** Opening DATA SHOWN block **
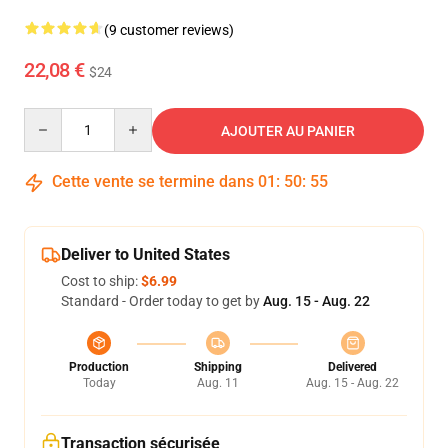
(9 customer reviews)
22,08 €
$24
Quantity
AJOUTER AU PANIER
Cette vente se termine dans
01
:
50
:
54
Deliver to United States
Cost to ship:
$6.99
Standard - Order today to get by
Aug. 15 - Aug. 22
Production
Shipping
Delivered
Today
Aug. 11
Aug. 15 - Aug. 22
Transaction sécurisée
** Closing DATA SHOWN block **
** Opening DATA SHOWN block **
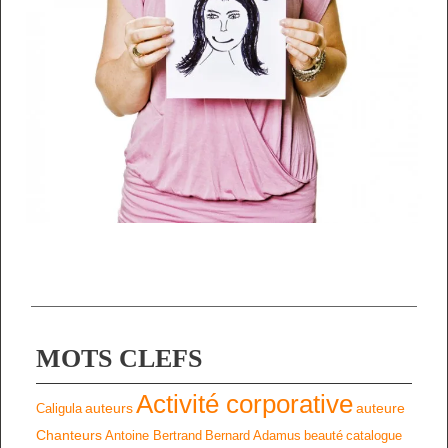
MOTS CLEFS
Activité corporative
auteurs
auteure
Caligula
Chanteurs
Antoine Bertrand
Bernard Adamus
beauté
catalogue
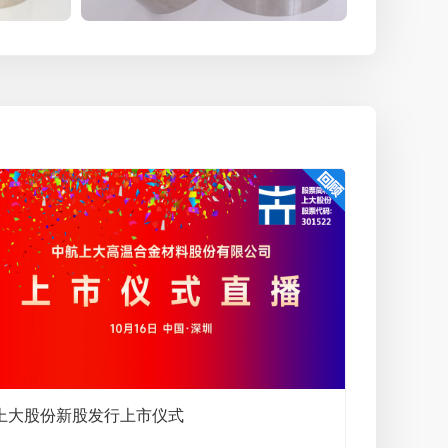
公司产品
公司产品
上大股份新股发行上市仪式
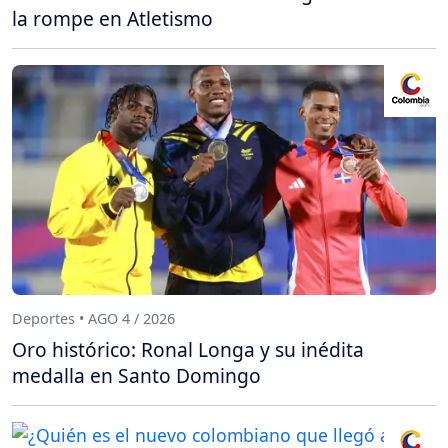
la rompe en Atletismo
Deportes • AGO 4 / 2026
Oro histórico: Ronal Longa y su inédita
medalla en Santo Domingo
** Closing DATA SHOWN block **
** Opening DATA SHOWN block **
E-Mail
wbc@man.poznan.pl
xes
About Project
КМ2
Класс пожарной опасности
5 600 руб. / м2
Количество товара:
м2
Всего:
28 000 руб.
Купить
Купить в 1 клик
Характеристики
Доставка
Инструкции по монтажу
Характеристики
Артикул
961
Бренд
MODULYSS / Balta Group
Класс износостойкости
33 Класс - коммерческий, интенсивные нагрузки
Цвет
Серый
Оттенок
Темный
** Closing DATA SHOWN block **
WHAT YOU NEED TO DO: From the line that has "(9 customer reviews)" through the line that has "Transaction sécurisée", copy every line exactly as it appears above, and leave out all others.

PROBLEM SOLUTION:
(9 customer reviews)
22,08 €
$24
Quantity
AJOUTER AU PANIER
Cette vente se termine dans
01
:
50
:
54
Deliver to United States
Cost to ship:
$6.99
Standard - Order today to get by
Aug. 15 - Aug. 22
Production
Shipping
Delivered
Today
Aug. 11
Aug. 15 - Aug. 22
Transaction sécurisée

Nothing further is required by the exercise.